At the time, Tarzian moved on from Prelytix to co-found The Big Willow, a data and sales enablement provider. Colossi followed him there, and Commvault has continued to work with Big Willow, refining its Market View.
SIRIUSDECISIONS VALIDATES ABM APPROACH
It was also around that time that SiriusDecisions was brought in by Commvault’s marketing intelligence team to do an analysis on its funnel. They found that digital activities were driving the most opportunities, which was validation for Colossi’s approach. “It was really empowering,” she said.
“BY TARGETING THE ACCOUNTS that were showing us intent signals rather than the spray- and-pray method, WE ENDED UP GETTING MUCH MORE EFFICIENT WITH OUR MONEY AND WITH OUR ACTIONS.” Dawn Colossi, Commvault
After the study, the marketing intelligence team looked at the effect of digital activities on close rates and deal size. Companies that were digitally engaged had a 20% higher average deal size and closed 15% more of the time than accounts that were not digitally engaged, according to Colossi.

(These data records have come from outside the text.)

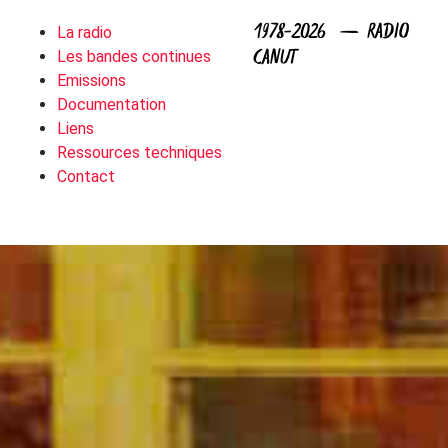
1978-2026 — RADIO
La radio
CANUT
Les bandes continues
Emissions
Documentation
Liens
Ressources techniques
Contact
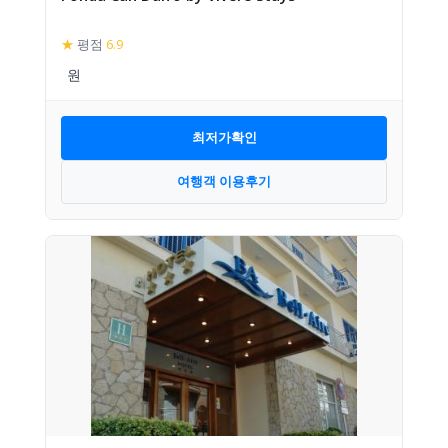
★
평점
6.9
최저가확인
여행객 이용후기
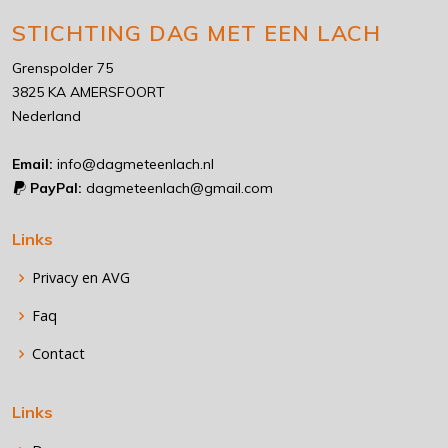
STICHTING DAG MET EEN LACH
Grenspolder 75
3825 KA AMERSFOORT
Nederland
Email:
info@dagmeteenlach.nl
PayPal:
dagmeteenlach@gmail.com
Links
Privacy en AVG
Faq
Contact
Links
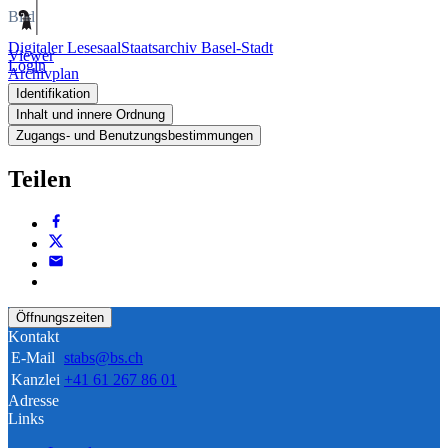
Bild
Digitaler Lesesaal
Staatsarchiv Basel-Stadt
Viewer
Login
Archivplan
Identifikation
Inhalt und innere Ordnung
Zugangs- und Benutzungsbestimmungen
Teilen
Öffnungszeiten
Kontakt
E-Mail
stabs@bs.ch
Kanzlei
+41 61 267 86 01
Adresse
Links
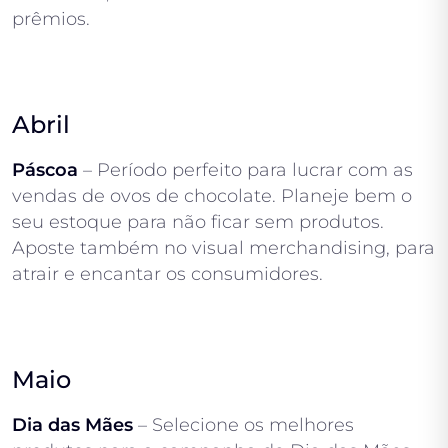
prêmios.
Abril
Páscoa
– Período perfeito para lucrar com as
vendas de ovos de chocolate. Planeje bem o
seu estoque para não ficar sem produtos.
Aposte também no visual merchandising, para
atrair e encantar os consumidores.
Maio
Dia das Mães
– Selecione os melhores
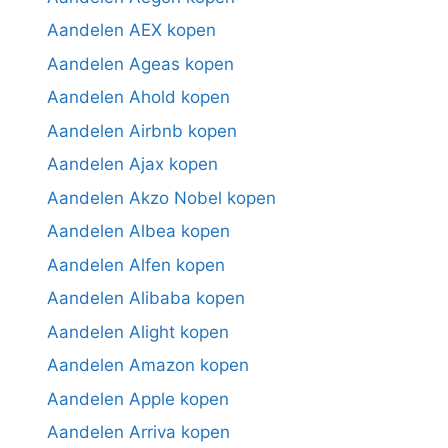
Aandelen AEX kopen
Aandelen Ageas kopen
Aandelen Ahold kopen
Aandelen Airbnb kopen
Aandelen Ajax kopen
Aandelen Akzo Nobel kopen
Aandelen Albea kopen
Aandelen Alfen kopen
Aandelen Alibaba kopen
Aandelen Alight kopen
Aandelen Amazon kopen
Aandelen Apple kopen
Aandelen Arriva kopen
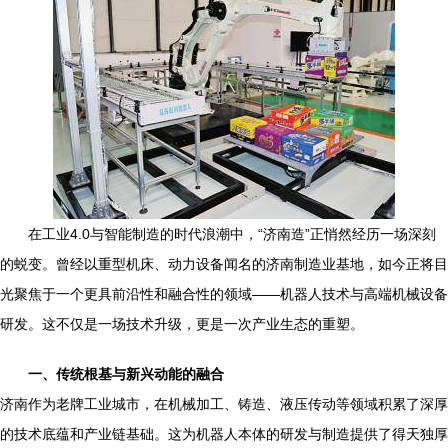
在工业4.0与智能制造的时代浪潮中，“济南造”正悄然经历一场深刻
的蜕变。曾经以重型机床、动力设备闻名的济南制造业基地，如今正将目
光聚焦于一个更具前沿性和融合性的领域——机器人技术与高端机械设备
研发。这不仅是一场技术升级，更是一次产业生态的重塑。
一、传统根基与新兴动能的融合
济南作为老牌工业城市，在机械加工、铸造、液压传动等领域积累了深厚
的技术底蕴和产业链基础。这为机器人本体的研发与制造提供了得天独厚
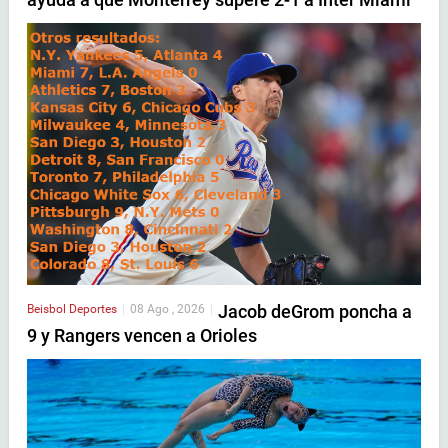
Jacob deGrom poncha a
Beisbol
Deportes
|
08 Ago , 2026
|
9 y Rangers vencen a Orioles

Colossi said that the results encouraged the sales team to commit to the approach 100%. “They all wanted to digitally engage their accounts, because they knew it was going to end up being more money in their pocket,” she said.
“By targeting the accounts that were showing us intent signals rather than the spray-and-pray method, we ended up getting much more efficient with our money and with our actions,” Colossi said. “It’s a little bit different than traditional account-based marketing, but it’s still there with a spin on it.”